How do photographs compel belief and endow knowledge? To understand the impact of photography in a given era, we must study the adjacent forms of visual persuasion with which photographs compete and collaborate. In photography’s early days, magic shows, scientific demonstrations, and philosophical games repeatedly put the visual credulity of the modern public to the test in ways that shaped, and were shaped by, the reality claims of photography. These venues invited viewers to judge the reliability of their own visual experiences. Photography resided at the center of a constellation of places and practices in which the task of visual discernment—of telling the real from the constructed—became an increasingly crucial element of one’s location in cultural, political, and social relations. In Disillusioned: Victorian Photography and the Discerning Subject, Jordan Bear tells the story of how photographic trickery in the 1850s and 1860s participated in the fashioning of the modern subject. By locating specific mechanisms of photographic deception employed by the leading mid-century photographers within this capacious culture of discernment, Disillusioned integrates some of the most striking—and puzzling—images of the Victorian period into a new and expansive interpretive framework.
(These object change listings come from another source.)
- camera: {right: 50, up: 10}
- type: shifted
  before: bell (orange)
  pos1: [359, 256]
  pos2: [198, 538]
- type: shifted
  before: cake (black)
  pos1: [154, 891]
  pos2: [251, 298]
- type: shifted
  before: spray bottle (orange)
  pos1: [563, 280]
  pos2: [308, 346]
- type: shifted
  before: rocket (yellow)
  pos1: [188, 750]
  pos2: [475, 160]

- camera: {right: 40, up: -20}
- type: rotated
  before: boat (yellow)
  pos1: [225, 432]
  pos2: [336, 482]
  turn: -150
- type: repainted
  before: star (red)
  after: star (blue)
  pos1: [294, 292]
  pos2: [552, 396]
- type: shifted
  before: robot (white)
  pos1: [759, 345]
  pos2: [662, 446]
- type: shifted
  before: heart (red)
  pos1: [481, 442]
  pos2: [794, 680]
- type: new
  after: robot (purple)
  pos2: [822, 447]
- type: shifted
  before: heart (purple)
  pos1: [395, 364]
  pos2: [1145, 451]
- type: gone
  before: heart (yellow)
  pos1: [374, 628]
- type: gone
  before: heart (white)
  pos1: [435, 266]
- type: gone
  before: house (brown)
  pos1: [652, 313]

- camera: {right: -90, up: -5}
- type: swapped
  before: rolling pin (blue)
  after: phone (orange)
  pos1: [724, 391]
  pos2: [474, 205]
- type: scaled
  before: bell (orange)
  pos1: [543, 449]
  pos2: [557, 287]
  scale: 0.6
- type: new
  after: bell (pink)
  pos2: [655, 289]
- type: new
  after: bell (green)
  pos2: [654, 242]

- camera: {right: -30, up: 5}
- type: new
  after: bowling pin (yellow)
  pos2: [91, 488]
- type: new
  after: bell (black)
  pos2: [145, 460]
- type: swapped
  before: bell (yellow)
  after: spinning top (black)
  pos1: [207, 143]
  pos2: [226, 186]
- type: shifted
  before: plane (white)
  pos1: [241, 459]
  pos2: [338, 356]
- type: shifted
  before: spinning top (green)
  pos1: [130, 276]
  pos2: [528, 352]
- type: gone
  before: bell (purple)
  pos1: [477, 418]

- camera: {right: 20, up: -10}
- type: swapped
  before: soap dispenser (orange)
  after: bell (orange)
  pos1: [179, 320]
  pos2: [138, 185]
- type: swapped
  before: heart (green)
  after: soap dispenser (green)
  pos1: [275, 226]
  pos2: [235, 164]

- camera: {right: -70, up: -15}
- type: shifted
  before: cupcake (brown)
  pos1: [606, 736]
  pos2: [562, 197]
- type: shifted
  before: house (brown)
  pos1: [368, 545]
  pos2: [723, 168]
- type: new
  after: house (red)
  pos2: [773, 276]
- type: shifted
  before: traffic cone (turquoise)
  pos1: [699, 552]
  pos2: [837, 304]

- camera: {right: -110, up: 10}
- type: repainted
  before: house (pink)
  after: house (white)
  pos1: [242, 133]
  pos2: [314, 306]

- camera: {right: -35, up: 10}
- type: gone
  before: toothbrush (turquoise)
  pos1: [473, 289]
Jordan Bear is Assistant Professor of Art History at the University of Toronto.
“Jordan Bear presents nineteenth-century British photography as an epistemological problem, bearing on questions of reality and how it should be represented. These are social and political questions as much as cultural ones, and the great strength of Bear’s book is his insistence on the inseparability of these terms. Anyone interested in the history of photography will want to read his account and measure it against the way these same terms are being negotiated in our own time.”
—Geoffrey Batchen, Victoria University of Wellington
“In an impressive and timely counterpoint to recent emphasis on the archival appropriations of photography, Jordan Bear turns conventional assumptions about belief in photographic realism on their head, showing that, throughout the nineteenth century, claims for photographic verisimilitude were greeted with doubt, distrust, disappointment, and even ridicule, opening the way to other photographic practices—and, indeed, as exemplified by Disillusioned, to another history of photographic production and consumption and to important new insights into the historical formation of the discerning liberal subject.”
—John Tagg, Binghamton University
“Disillusioned will take up a useful place alongside studies like Michael Leja’s Looking Askance: Skepticism and American Art from Eakins to Duchamp—scholarship that shifts the art historical priority from production to the active, creative, and socially generative processes of what used to be called mere ‘reception.’”
—Sarah M. Miller, Critical Inquiry
“Historically rich, theoretically sophisticated, critically informed, and modest even as it shifts the grounds of critical consensus about a number of key questions about photography. It is quite simply a tour de force.”